La situación empeoró cuando por el estado neurótico reinante en casa, el can se autoimpuso un insomnio y adoptó la moda de jugar en las noches con algún pedazo de tabla, los platos de la comida, el zinc de la vecina, los gatos, lo que fuera que hiciera ruido. Así las cosas, optamos por encadenarlo, para que durmiese con el cuello ocupado; más luego aprendió a vivir encadenado, cuando los vecinos se empezaron a quejar de que se metía en sus departamentos.
Hacia los últimos tiempos nos despertaba a las tres de la mañana activando de a golpes la alarma del carro. Tal era la rutina: sonaba la alarma del carro, yo salía a veces hasta desnudo tras unas cuantas blasfemias de mi señora, a fuetearlo en la nalga; chillaba unos minutos, había silencio por algunas horas y volvía a sonar la alarma... Y así de dos a tres veces por noche.
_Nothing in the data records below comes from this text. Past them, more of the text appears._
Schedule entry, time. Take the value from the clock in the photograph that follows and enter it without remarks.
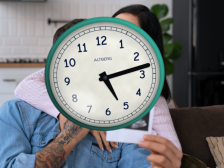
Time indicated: 5:13
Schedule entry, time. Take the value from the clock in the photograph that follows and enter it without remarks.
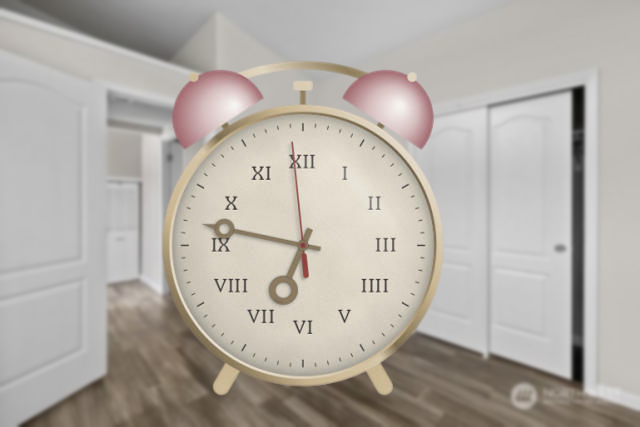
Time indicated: 6:46:59
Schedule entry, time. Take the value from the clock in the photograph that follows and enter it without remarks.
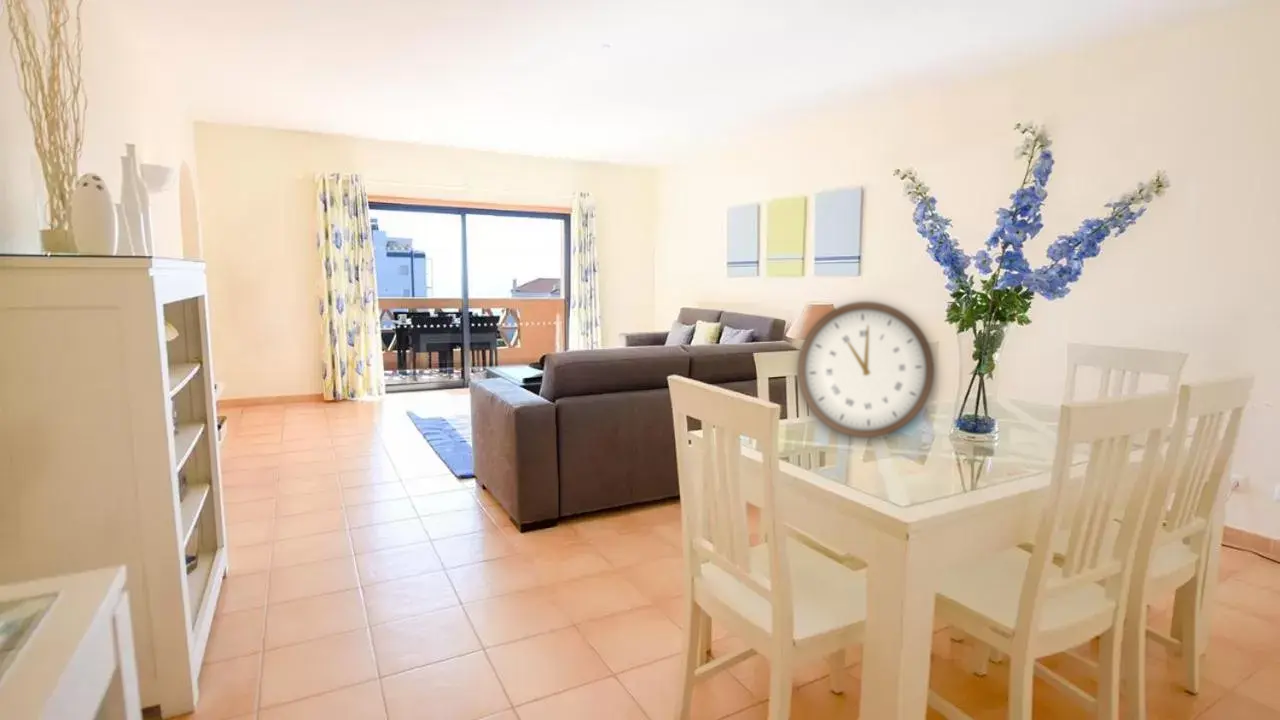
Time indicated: 11:01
Con la queja formal de los vecinos por el ruido, los olores y las garrapatas, sustentado en la conmovida aprobación lacrimal de mi mujer, basándonos en la toda lógica idea de que nadie nos compraría al animal, considerando el tiempo que tenía, grado de desnutrición, problemas psicológicos, garrapatas y que el pelo se le había empezado a caer, dispusimos por fin abandonarlo a la buena de Dios, plenamente convencidos de que la vida de tinaquero le resultaría mejor a la que le dábamos. Pero el día anterior apareció un desorientado amigo de la casa al que se lo encaramamos, basados en uno de sus usuales comentarios mal habidos, ingenuos, o más bien fariseos: "Hay que bonito animal, ¿por qué no me lo regalan?".
Esa misma noche, de las rabias en la madrugada, crucé a casi un paro cardíaco cuando la alarma del carro volvió a sonar. Aterrado por lo que pudiera descubrir, en vez de un perro, o su alma transmigrada en desprendimiento astral, cambié el fuete tradicional por una varilla de un metro. Asustado me asomé por la ventana de la sala y descubrí a un gato, acostado cómodamente sobre la tapa del motor del vehículo; cuando salí a desconectar la alarma el felino ya no estaba. Medité un poco remojando de sereno mi calzoncillo, sobre la cara de estupefacción del animalucho antes de fuetearlo todas las veces de cada noche; tenía razón, siempre la tuvo, nunca fue él, mas cómo pensar en los gatos... Desconecté para siempre la alarma del carro, aunque esa noche tampoco pude dormir, el remordimiento me escondía el sueño. Luego traté de explicárselo a Sonia, mas fue por gusto, como otras tantas veces tampoco supo entenderme.